> _Material for the task_:

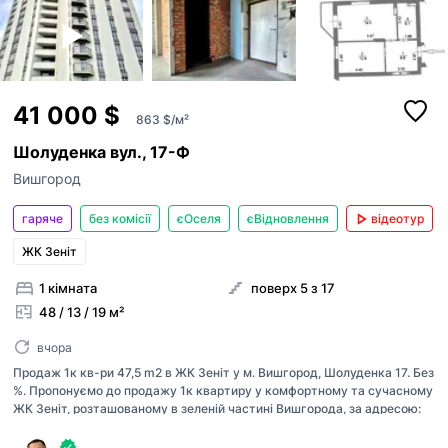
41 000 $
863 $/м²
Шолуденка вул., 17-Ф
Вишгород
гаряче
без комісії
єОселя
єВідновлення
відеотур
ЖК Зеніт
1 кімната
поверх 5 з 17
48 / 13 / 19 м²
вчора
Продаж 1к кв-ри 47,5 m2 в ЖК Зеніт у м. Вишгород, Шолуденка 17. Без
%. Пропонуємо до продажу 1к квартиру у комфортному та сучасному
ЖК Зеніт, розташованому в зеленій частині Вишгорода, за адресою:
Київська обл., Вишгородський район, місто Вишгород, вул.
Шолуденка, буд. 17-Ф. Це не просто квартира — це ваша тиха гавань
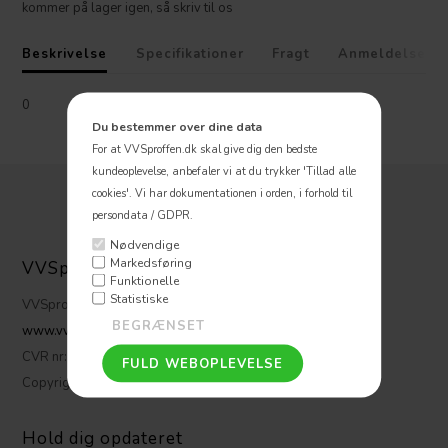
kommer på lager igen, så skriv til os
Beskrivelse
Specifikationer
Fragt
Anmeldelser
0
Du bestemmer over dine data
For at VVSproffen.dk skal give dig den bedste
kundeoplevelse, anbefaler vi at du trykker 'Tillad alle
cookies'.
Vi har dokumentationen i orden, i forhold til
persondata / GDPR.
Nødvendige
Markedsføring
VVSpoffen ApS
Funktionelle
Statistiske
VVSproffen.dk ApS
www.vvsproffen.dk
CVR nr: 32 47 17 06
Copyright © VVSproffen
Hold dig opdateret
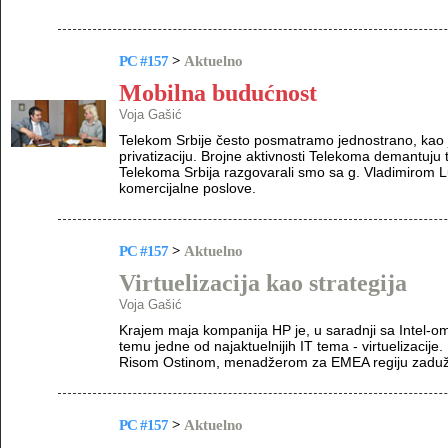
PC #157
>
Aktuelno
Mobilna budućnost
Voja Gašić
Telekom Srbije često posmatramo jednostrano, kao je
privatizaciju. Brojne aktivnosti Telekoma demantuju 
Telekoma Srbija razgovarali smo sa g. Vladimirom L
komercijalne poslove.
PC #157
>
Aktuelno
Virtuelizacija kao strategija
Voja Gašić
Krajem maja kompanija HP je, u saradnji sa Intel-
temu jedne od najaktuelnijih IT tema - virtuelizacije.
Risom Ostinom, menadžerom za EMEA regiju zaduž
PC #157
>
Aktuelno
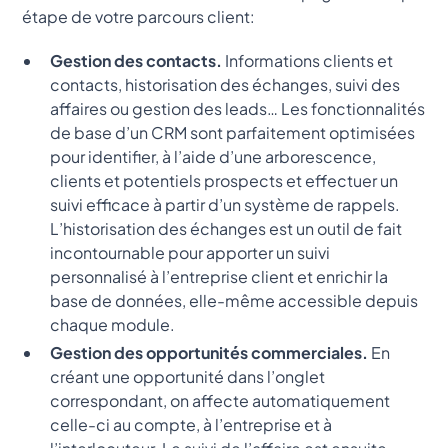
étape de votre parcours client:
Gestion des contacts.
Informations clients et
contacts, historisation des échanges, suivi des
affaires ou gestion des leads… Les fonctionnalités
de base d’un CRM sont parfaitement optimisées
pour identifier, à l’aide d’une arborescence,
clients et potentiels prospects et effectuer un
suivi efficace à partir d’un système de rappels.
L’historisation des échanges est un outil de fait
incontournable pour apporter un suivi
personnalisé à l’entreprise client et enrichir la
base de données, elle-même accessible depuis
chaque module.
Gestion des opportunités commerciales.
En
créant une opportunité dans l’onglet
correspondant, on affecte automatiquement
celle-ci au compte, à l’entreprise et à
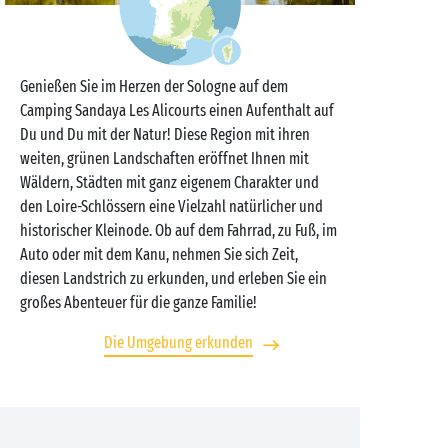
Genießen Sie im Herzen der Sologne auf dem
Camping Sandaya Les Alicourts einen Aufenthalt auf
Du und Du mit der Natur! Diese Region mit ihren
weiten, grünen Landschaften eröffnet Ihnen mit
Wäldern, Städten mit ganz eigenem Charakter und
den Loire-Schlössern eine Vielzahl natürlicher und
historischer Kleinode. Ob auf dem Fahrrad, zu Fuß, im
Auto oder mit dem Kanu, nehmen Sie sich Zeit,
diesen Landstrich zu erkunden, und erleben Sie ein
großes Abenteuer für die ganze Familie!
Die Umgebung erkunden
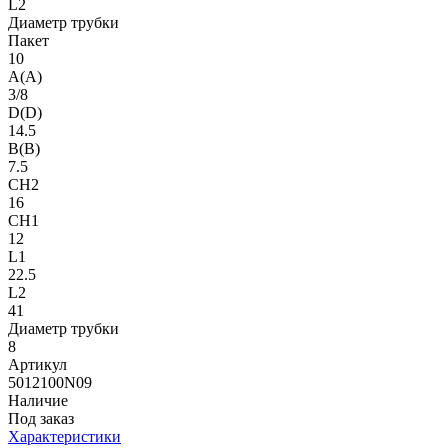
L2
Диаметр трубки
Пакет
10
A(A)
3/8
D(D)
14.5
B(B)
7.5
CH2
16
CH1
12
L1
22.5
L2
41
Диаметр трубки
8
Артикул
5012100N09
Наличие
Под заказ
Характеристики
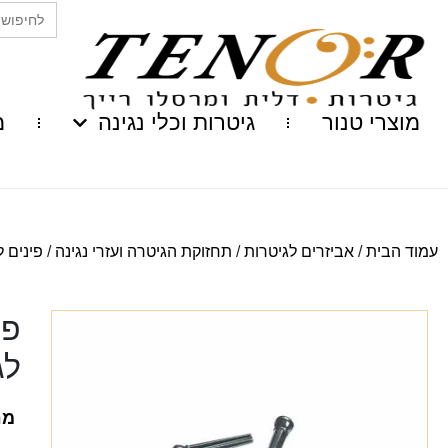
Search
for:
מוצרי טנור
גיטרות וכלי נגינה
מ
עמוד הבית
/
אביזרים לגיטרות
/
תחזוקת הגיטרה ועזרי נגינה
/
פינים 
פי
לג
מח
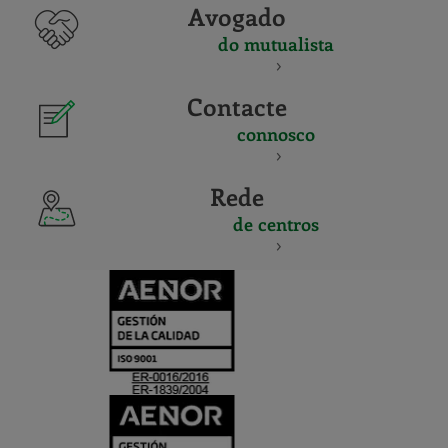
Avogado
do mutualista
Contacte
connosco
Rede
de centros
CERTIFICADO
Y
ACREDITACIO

> _Work instructions_: Pictures stay out; all other material above is restated word for word.

> _Answer for the task_:
41 000 $
863 $/м²
Шолуденка вул., 17-Ф
Вишгород
гаряче
без комісії
єОселя
єВідновлення
відеотур
ЖК Зеніт
1 кімната
поверх 5 з 17
48 / 13 / 19 м²
вчора
Продаж 1к кв-ри 47,5 m2 в ЖК Зеніт у м. Вишгород, Шолуденка 17. Без
%. Пропонуємо до продажу 1к квартиру у комфортному та сучасному
ЖК Зеніт, розташованому в зеленій частині Вишгорода, за адресою:
Київська обл., Вишгородський район, місто Вишгород, вул.
Шолуденка, буд. 17-Ф. Це не просто квартира — це ваша тиха гавань
kommer på lager igen, så skriv til os
Beskrivelse
Specifikationer
Fragt
Anmeldelser
0
Du bestemmer over dine data
For at VVSproffen.dk skal give dig den bedste
kundeoplevelse, anbefaler vi at du trykker 'Tillad alle
cookies'.
Vi har dokumentationen i orden, i forhold til
persondata / GDPR.
Nødvendige
Markedsføring
VVSpoffen ApS
Funktionelle
Statistiske
VVSproffen.dk ApS
www.vvsproffen.dk
CVR nr: 32 47 17 06
Copyright © VVSproffen
Hold dig opdateret
PC #157
>
Aktuelno
Mobilna budućnost
Voja Gašić
Telekom Srbije često posmatramo jednostrano, kao je
privatizaciju. Brojne aktivnosti Telekoma demantuju 
Telekoma Srbija razgovarali smo sa g. Vladimirom L
komercijalne poslove.
PC #157
>
Aktuelno
Virtuelizacija kao strategija
Voja Gašić
Krajem maja kompanija HP je, u saradnji sa Intel-
temu jedne od najaktuelnijih IT tema - virtuelizacije.
Risom Ostinom, menadžerom za EMEA regiju zaduž
PC #157
>
Aktuelno
étape de votre parcours client:
Gestion des contacts.
Informations clients et
contacts, historisation des échanges, suivi des
affaires ou gestion des leads… Les fonctionnalités
de base d’un CRM sont parfaitement optimisées
pour identifier, à l’aide d’une arborescence,
clients et potentiels prospects et effectuer un
suivi efficace à partir d’un système de rappels.
L’historisation des échanges est un outil de fait
incontournable pour apporter un suivi
personnalisé à l’entreprise client et enrichir la
base de données, elle-même accessible depuis
chaque module.
Gestion des opportunités commerciales.
En
créant une opportunité dans l’onglet
correspondant, on affecte automatiquement
celle-ci au compte, à l’entreprise et à
Genießen Sie im Herzen der Sologne auf dem
Camping Sandaya Les Alicourts einen Aufenthalt auf
Du und Du mit der Natur! Diese Region mit ihren
weiten, grünen Landschaften eröffnet Ihnen mit
Wäldern, Städten mit ganz eigenem Charakter und
den Loire-Schlössern eine Vielzahl natürlicher und
historischer Kleinode. Ob auf dem Fahrrad, zu Fuß, im
Auto oder mit dem Kanu, nehmen Sie sich Zeit,
diesen Landstrich zu erkunden, und erleben Sie ein
großes Abenteuer für die ganze Familie!
Die Umgebung erkunden
L2
Диаметр трубки
Пакет
10
A(A)
3/8
D(D)
14.5
B(B)
7.5
CH2
16
CH1
12
L1
22.5
L2
41
Диаметр трубки
8
Артикул
5012100N09
Наличие
Под заказ
Характеристики
Search
for:
מוצרי טנור
גיטרות וכלי נגינה
מ
עמוד הבית
/
אביזרים לגיטרות
/
תחזוקת הגיטרה ועזרי נגינה
/
פינים 
פי
לג
מח
Avogado
do mutualista
Contacte
connosco
Rede
de centros
CERTIFICADO
Y
ACREDITACIO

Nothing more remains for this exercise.